Recent studies by Kuo et al. suggest that gellan gum contains both O-acetyl and O-L-glyceryl substituents on the 3-linked glucose unit, the former tentatively assigned to the 6-position and the latter to the 2-position. Analysis of samples in our laboratory following this work has indicated that glycerate substitution predominates over acetate. Undoubtedly, these bulky glycerate groups hinder chain association and account for the significant changes in gel texture that accompany deacylation.
Inclusion of bulkier substituents on the gellan gum backbone has an even more dramatic impact on properties. For example, welan gum and rhamsan gum, which have the same backbone as gellan gum but are substituted by mono- and disaccharide side-chains, respectively, have no similarity to gellan gum in solution behavior.
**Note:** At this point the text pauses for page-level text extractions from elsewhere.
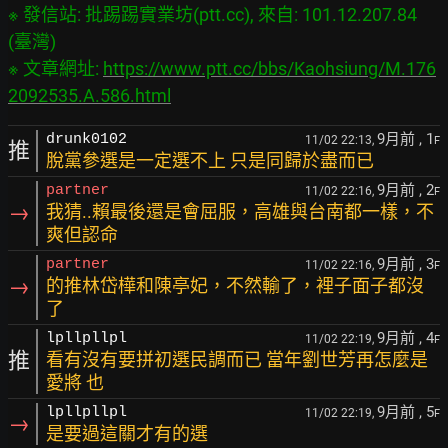
※ 發信站: 批踢踢實業坊(ptt.cc), 來自: 101.12.207.84 
(臺灣)

※ 文章網址: 
https://www.ptt.cc/bbs/Kaohsiung/M.176
2092535.A.586.html
9月前
, 1
drunk0102
11/02 22:13,
F
推
脫黨參選是一定選不上 只是同歸於盡而已
9月前
, 2
partner
11/02 22:16,
F
→
我猜..賴最後還是會屈服，高雄與台南都一樣，不
爽但認命
9月前
, 3
partner
11/02 22:16,
F
→
的推林岱樺和陳亭妃，不然輸了，裡子面子都沒
了
9月前
, 4
lpllpllpl
11/02 22:19,
F
推
看有沒有要拼初選民調而已 當年劉世芳再怎麼是
愛將 也
9月前
, 5
lpllpllpl
11/02 22:19,
F
→
是要過這關才有的選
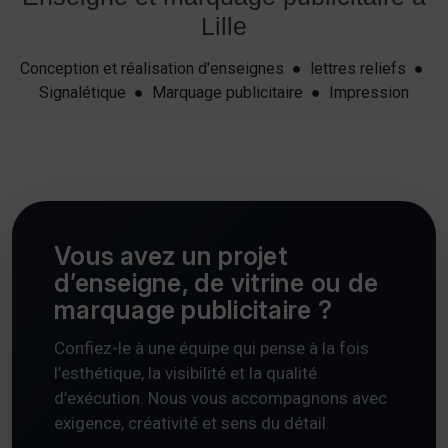
Lille
Conception et réalisation d'enseignes ● lettres reliefs ●
Signalétique ● Marquage publicitaire ● Impression
Vous avez un projet
d’enseigne, de vitrine ou de
marquage publicitaire ?
Confiez-le à une équipe qui pense à la fois
l’esthétique, la visibilité et la qualité
d’exécution. Nous vous accompagnons avec
exigence, créativité et sens du détail.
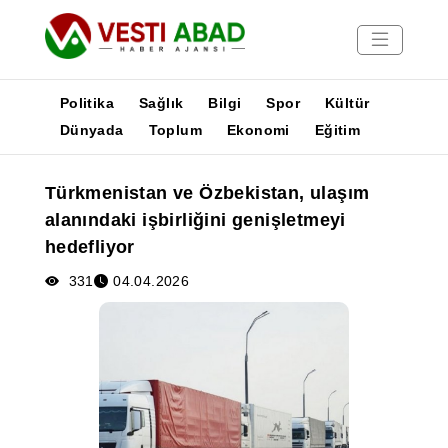
Politika
Sağlık
Bilgi
Spor
Kültür
Dünyada
Toplum
Ekonomi
Eğitim
Haberler
Türkmenistan ve Özbekistan, ulaşım
Yayınlar
alanındaki işbirliğini genişletmeyi
Medya
hedefliyor
Poster
331
04.04.2026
The shape or conformation adopted by the gellan gum molecule as a result of this primary structure has been under investigation for a number of years using X-ray crystallography. The quality of early diffraction patterns was not adequate to permit a detailed structural analysis. Subsequent work at Bristol, although resulting in high-quality diffraction patterns from well-oriented polycrystalline samples, also failed to produce a structure consistent with the X-ray data.
A recent re-examination of the Bristol data has indicated that gellan gum forms an extended intertwined; three-fold, left-handed parallel double helix. Molecular shape in the solid state is usually an indicator of molecules associate in solution. The mechanism whereby gellan gum molecules associate in solution is believed to involve ion-mediated aggregation of double helices.